The technique is as important as the ingredients. The garlic and chillies are pounded first in the mortar until they form a rough paste. The tomatoes are added next and crushed just enough to release their juice. The long beans are bruised rather than cut, which ruptures the cell walls and allows them to absorb the dressing far more effectively than clean knife-cut pieces would. The green papaya — shredded into long, thin matchsticks using a special papaya shredder or a box grater — is added in stages, pounded lightly to bruise it and worked together with the dressing ingredients.

The balance of the four flavours — hot from the bird’s eye chillies, sour from the lime, salty from the fish sauce, and sweet from the palm sugar — is the entire craft of the dish. Each maker adjusts the balance to personal taste, and no two bowls are quite the same. The correct number of chillies for any individual is a matter of spirited negotiation. Green papaya itself is largely flavourless; it is the dressing, worked into every strand by the pounding, that makes the salad what it is.

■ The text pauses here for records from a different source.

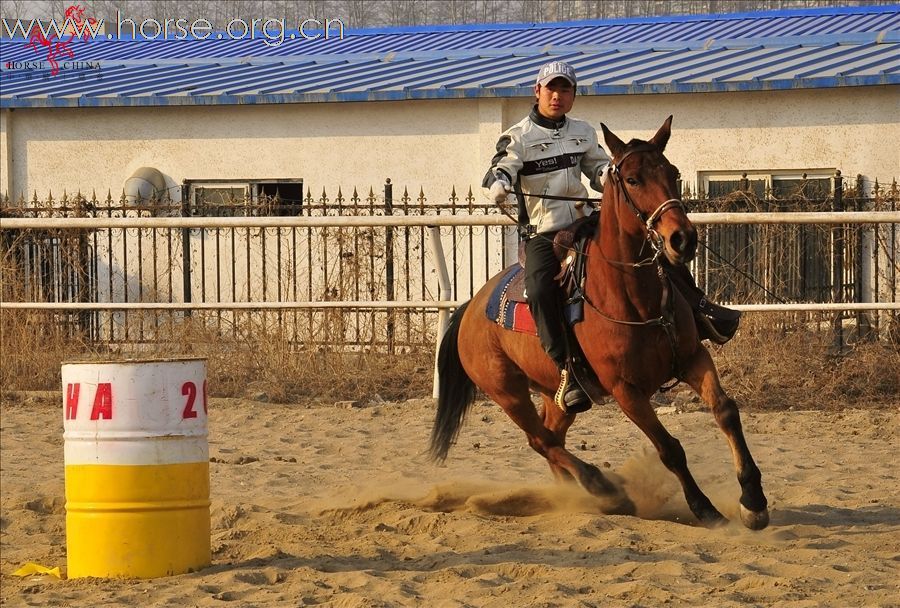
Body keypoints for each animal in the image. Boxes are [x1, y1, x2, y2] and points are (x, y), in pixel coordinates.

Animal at [428, 116, 768, 528]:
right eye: (633, 179)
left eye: (672, 172)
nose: (682, 239)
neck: (633, 297)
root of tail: (471, 307)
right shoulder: (626, 391)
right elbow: (669, 448)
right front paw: (704, 507)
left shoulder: (692, 359)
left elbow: (726, 411)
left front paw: (753, 500)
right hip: (507, 392)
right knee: (541, 440)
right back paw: (600, 485)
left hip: (556, 396)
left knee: (551, 439)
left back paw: (574, 494)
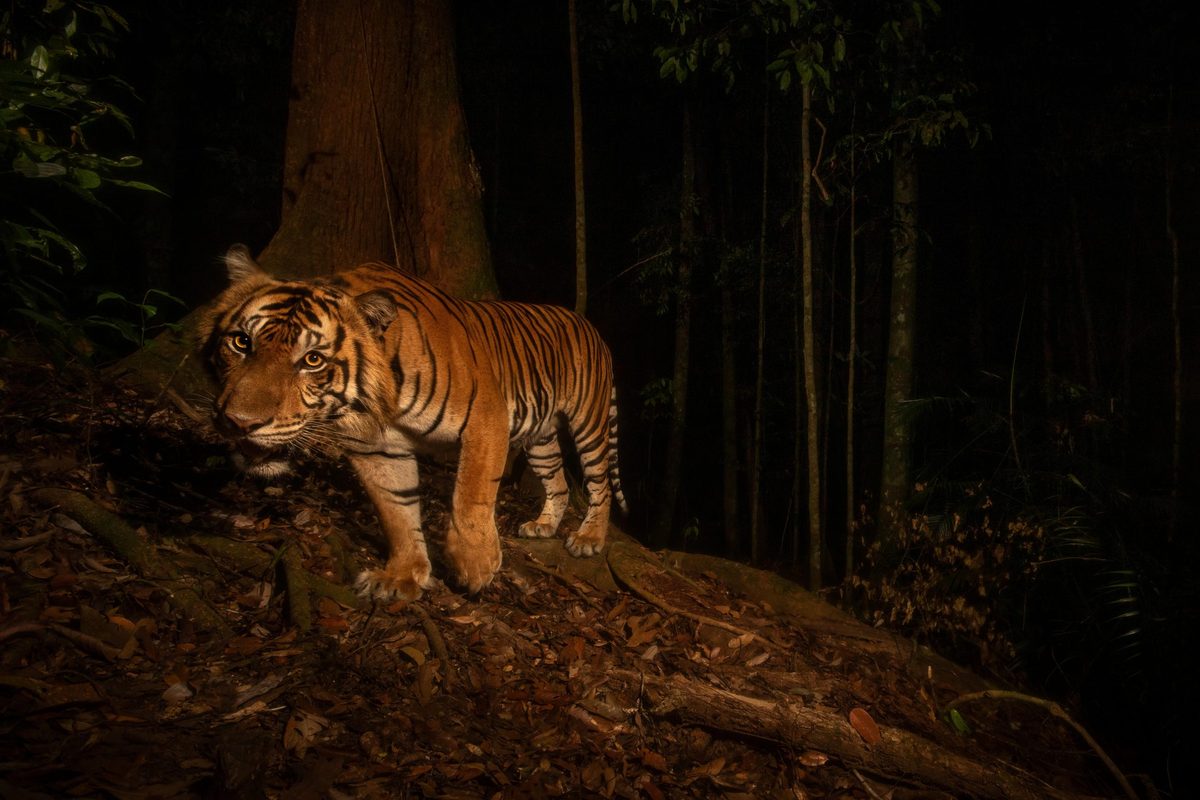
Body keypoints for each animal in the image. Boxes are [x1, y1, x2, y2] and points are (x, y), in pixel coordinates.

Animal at [199, 245, 626, 599]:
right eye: (241, 342)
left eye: (312, 360)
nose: (239, 422)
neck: (376, 401)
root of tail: (590, 326)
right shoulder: (377, 448)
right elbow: (397, 513)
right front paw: (402, 577)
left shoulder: (486, 419)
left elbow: (470, 496)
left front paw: (476, 566)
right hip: (541, 440)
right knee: (558, 483)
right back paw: (544, 526)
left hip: (588, 424)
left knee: (600, 483)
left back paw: (589, 538)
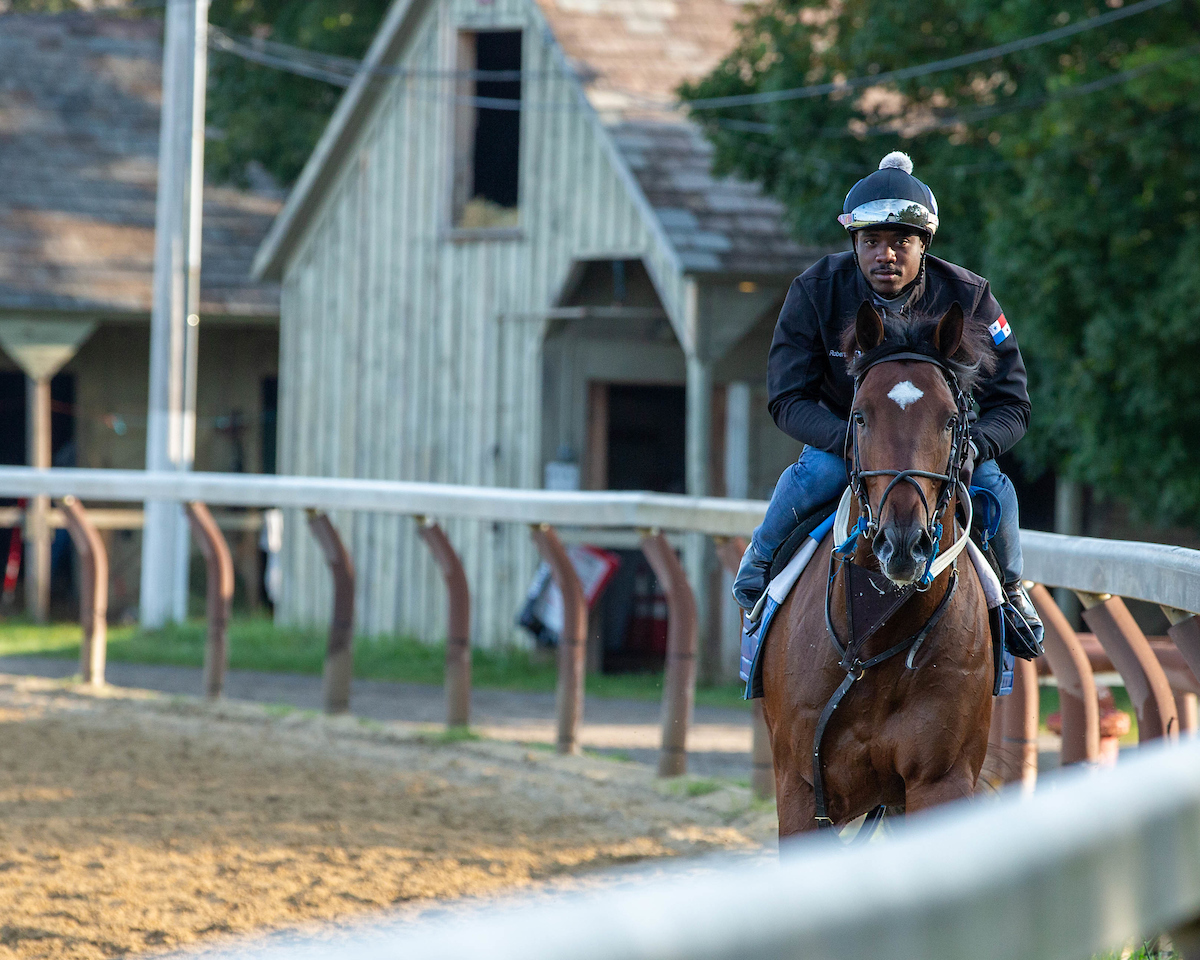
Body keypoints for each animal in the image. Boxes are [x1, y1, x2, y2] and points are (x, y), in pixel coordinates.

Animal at [763, 302, 998, 840]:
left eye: (951, 420)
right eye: (860, 415)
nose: (903, 543)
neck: (872, 638)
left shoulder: (940, 780)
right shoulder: (801, 788)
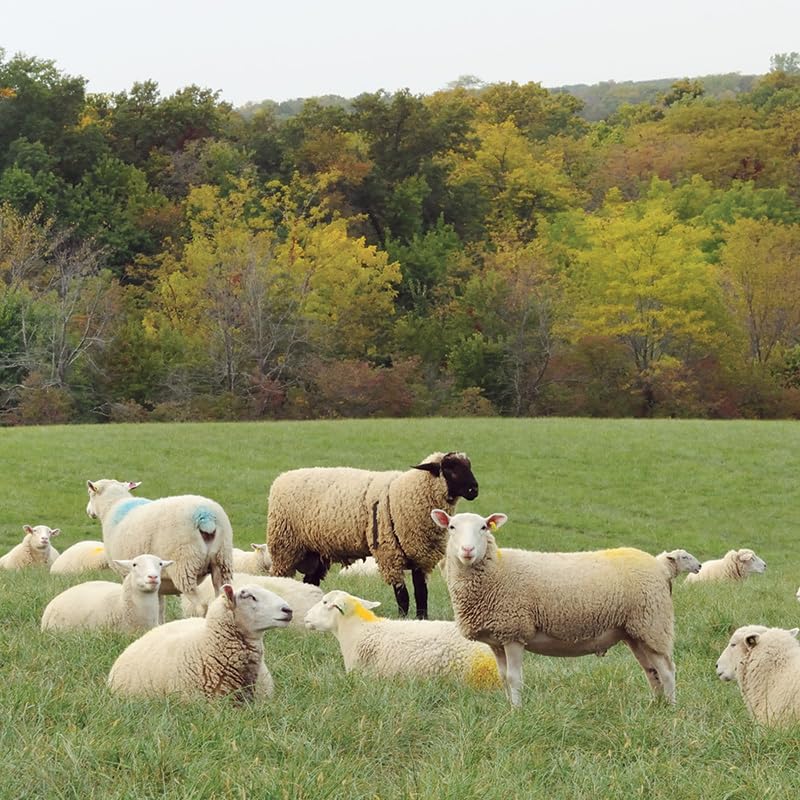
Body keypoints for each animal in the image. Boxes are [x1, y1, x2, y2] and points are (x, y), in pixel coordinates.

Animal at [85, 479, 234, 617]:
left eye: (90, 493)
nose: (88, 511)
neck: (113, 506)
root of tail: (205, 516)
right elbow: (159, 607)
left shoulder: (126, 573)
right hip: (222, 562)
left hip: (184, 564)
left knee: (201, 606)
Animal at [267, 451, 479, 619]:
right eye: (450, 469)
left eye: (468, 466)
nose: (474, 490)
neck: (407, 493)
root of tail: (282, 477)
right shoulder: (390, 555)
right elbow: (403, 596)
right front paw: (402, 619)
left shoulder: (419, 556)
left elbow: (421, 594)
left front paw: (422, 620)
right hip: (284, 547)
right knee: (278, 579)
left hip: (315, 553)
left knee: (310, 582)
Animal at [432, 509, 676, 708]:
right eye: (452, 527)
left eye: (483, 527)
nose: (468, 550)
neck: (497, 570)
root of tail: (660, 565)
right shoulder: (498, 639)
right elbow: (502, 677)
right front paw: (508, 707)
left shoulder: (514, 632)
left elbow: (513, 678)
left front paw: (517, 712)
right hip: (636, 632)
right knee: (651, 671)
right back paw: (655, 706)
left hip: (653, 623)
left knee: (667, 671)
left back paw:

Calories: 145 kcal   |   Protein: 4g   |   Carbs: 28g   |   Fat: 2g   |   Fiber: 4g

Thai Green Papaya Salad

Recipe by By butter u0026 berriesCourse: Healthy, Thai
Servings

4

servings
Prep time

20

minutes
Cooking timeminutes
Calories

145

kcal

Ingredients

  • •t400g green papaya, peeled and shredded

  • •t100g cherry tomatoes, halved

  • •t6 long beans or green beans, cut into 4cm pieces

  • •t2–4 bird’s eye chillies (to taste)

  • •t2 garlic cloves

  • •t2 tbsp fish sauce (or soy sauce for vegan)

  • •tJuice of 2 limes

  • •t1.5 tbsp palm sugar or brown sugar

  • •t2 tbsp roasted peanuts, roughly crushed

  • •tDried shrimp (optional, traditional)

Directions

  • Peel and shred the green papaya using a papaya shredder, mandoline, or the largest holes on a box grater. Place in cold water for 5 minutes to crisp, then drain.
  • Using a large pestle and mortar, pound garlic and chillies until roughly broken — not a smooth paste.
  • Add long beans and pound lightly just to bruise them.
  • Add palm sugar, fish sauce, and lime juice. Stir and pound briefly to dissolve the sugar.
  • Add tomatoes and crush lightly — just enough to release juice.
  • Add shredded papaya in two or three batches, tossing and pounding lightly between each addition to work the dressing into the strands.
  • Taste and adjust balance — more lime for sour, more fish sauce for salt, more sugar for sweet, more chilli for heat.
  • Transfer to a plate and scatter crushed peanuts over the top. Serve immediately

NOTES

  • A large mortar (ideally the traditional Thai clay version) is essential. A small mortar will not accommodate the volume of papaya.
  • The balance of hot, sour, salty, and sweet is personal — start with fewer chillies and less fish sauce than you think you need and adjust upwards.
  • If a pestle and mortar is not available, the salad can be made in a large bowl using the back of a spoon to bruise the vegetables, though the texture will be less authentic.
  • Green papaya has no resemblance to ripe papaya in flavour — it is crisp, almost flavourless, and acts as a vehicle for the dressing. Do not substitute ripe papaya.

Storage

Som tum is at its best eaten immediately — the papaya releases liquid and softens quickly once dressed, and the salad loses its characteristic crunch after about 30 minutes. It is not a dish designed for storage or advance preparation. However, the shredded papaya can be prepared up to a day ahead and kept dry in the fridge, and the dressing can be made a few hours in advance. Assemble just before serving.

Serving Tips

Serve immediately with sticky rice — the traditional accompaniment that acts as a vehicle for scooping up the salad. Grilled chicken or grilled prawns alongside make for a complete northern Thai meal. The salad is traditionally eaten at room temperature, not chilled, and the heat of the fresh chillies provides warmth that balances the refreshing lime and papaya perfectly.